Of Snow Storms, Plagiarism, and The Walking Dead

Last week was a really crap week. The weather went from cold to warm to cold to warm again so I had migraines tag teaming with sinus headaches so that I had one day when I didn’t want to peel my face off. I went grocery shopping and forgot my list. During the crazy weather ups and downs, we had a very short blizzard. It started snowing at about 6 and stopped about 9. During that short period we got 4 inches of snow which made the roads messy and everybody cranky. I went to Home Depot to get supplies to finally finish my kitchen backsplash and for the first time ever there, had a hard time getting help. When I finally did get help it was lackluster.

And then there was the plagiarism.

If you haven’t heard, a best selling “author” was revealed to have plagiarized large portions of her books from (when I stopped following) 29 authors including Nora Roberts, Courtney Milan, and Michelle Pillow. (I’m feeling a little left out, actually. What? My books aren’t good enough to plagiarize?) She gave ghostwriters a collection of scenes and lines and asked them to knit them together into a cohesive story which she marketed as her own ultimately landing her on the USA Today Bestseller List.

Now, there’s a lot to unpack there.

For several years now it has been “good practice” to publish fast by hiring ghostwriters to write your books. Romance readers are voracious, we were told. To stay on top you must publish fast. I watched a video series that promised to make me a Amazon All Star. It turned out to be a lead up to get me to buy a system that included a website, the names of some top ghost writers, and a list of keywords that would launch me onto bestseller lists. I felt a bit sick when i finished that video series. The whole idea of somebody else writing the book and me just selling it seems cheap. The writing is the fun part. If you just want to be a marketer, there are millions of things to get into. Luluroe for instance. And if you want to sell something you make, try beading jewelry or planner stuff.

This cheat compounded her sin by stealing other writers work. I said before that the writing is the fun part, but when I say fun I don’t mean WooHoo! PAR-TAY! fun. It’s more like making a great meal fun or remodeling a room fun. It’s a lot of hard work, but when you’re finished there’s something in the world that wasn’t there before. By plagiarizing, this cheat skipped all the fun part, and the satisfyingly hard part, by taking other people’s work. It’s sort of like if somebody nicked part of your paycheck without giving you anything in return and used it to buy a lottery ticket that won her millions, which she claims are entirely hers.
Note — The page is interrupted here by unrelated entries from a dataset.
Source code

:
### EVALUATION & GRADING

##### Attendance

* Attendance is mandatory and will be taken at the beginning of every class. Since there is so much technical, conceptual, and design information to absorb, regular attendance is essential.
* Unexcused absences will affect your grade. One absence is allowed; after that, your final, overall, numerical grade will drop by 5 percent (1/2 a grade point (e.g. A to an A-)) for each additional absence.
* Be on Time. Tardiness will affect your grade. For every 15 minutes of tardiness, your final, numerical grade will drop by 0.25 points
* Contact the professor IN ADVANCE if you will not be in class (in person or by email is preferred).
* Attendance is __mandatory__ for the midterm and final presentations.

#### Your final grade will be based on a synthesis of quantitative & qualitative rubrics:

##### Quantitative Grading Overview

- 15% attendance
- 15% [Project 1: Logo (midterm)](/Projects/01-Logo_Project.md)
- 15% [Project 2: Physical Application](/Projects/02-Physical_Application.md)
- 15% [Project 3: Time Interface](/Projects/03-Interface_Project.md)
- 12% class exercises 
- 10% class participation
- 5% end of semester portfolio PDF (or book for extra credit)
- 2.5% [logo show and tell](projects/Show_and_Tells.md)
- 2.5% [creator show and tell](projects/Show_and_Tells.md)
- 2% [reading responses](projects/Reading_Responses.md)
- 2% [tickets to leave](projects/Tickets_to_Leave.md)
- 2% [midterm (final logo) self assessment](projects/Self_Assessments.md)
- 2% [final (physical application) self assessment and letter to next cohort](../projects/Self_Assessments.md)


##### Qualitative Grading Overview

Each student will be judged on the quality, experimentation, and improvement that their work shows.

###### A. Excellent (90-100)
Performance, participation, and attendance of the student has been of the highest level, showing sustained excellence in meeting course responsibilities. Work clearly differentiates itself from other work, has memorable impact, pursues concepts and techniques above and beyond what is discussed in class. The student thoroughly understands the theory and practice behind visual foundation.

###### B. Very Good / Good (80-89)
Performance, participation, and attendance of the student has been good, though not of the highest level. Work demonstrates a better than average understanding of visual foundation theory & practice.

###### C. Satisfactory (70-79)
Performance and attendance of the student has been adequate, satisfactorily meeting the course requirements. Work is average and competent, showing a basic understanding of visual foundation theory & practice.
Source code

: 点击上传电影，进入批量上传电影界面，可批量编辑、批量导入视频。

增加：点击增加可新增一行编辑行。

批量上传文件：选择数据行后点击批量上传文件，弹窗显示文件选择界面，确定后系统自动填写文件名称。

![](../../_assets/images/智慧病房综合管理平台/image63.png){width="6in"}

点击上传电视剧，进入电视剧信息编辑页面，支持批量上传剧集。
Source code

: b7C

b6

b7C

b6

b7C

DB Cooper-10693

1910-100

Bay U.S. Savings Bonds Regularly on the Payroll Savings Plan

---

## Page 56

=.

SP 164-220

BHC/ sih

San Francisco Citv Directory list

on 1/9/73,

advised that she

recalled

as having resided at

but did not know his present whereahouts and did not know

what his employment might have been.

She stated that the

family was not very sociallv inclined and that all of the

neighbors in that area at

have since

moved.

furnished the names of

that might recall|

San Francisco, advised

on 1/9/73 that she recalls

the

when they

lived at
And this doesn’t just hurt the writers she stole from. It hurts the readers. We buy books from a particular author because we like the kinds of stories they write or we like their sense of humor or we like the way they turn a phrase. Whatever. If you have a stable of ghostwriters cranking out books frankensteined from bestsellers of years past then you aren’t getting a consistent voice or story. You aren’t getting a gourmet burger made entirely of beef from one cow on a bun baked with flour from an independent, organic farmer, you’re getting a McDonald’s rip off using “beef” that might be from China and might contain 10% cardboard on a bun that has more in common with Styrofoam than bread. I might have gotten carried away there, but my point is valid. When you follow an author, you do it because you like their writing, not the writing they can steal or have someone else do for them. When they cheat, when they break that trust, a casual reader will move on to movies or video games. A serious reader will retreat to reliable names and reread rather than try anyone new meaning great new writers will never get their break (and might move on to movies or video games instead of spending months writing a book.)

Now a big part of this problem is KU. Between exclusivity and bonuses for top earners, KU encourages gaming their system while trapping honest writers into a system that makes it very hard for them to win. And there are alternatives.

Scribd and Playster are both subscription services like KU. I have books on both and if I got more business from them, I would make a point to get the rest on there. So would a lot of other authors.

So last week pretty much sucked.

But, one of my students who has math anxiety was entertained by my story about figuring out the area of my backsplash and it really brought home to her that she’s not the only one who struggles with math. I got to spend the week hanging out at my friend’s house watching her dogs while she was in New Zealand. My handyman patched my butler’s pantry ceiling and my kitchen ceiling and fixed the leak in my tub so I’ll once again be able to take a bath. My boss gave me chocolate. I got to catch up on The Walking Dead (and it’s getting back to the creepy goodness it used to be.) And the kids I tutor for the court were well behaved and are making progress. So it wasn’t all bad.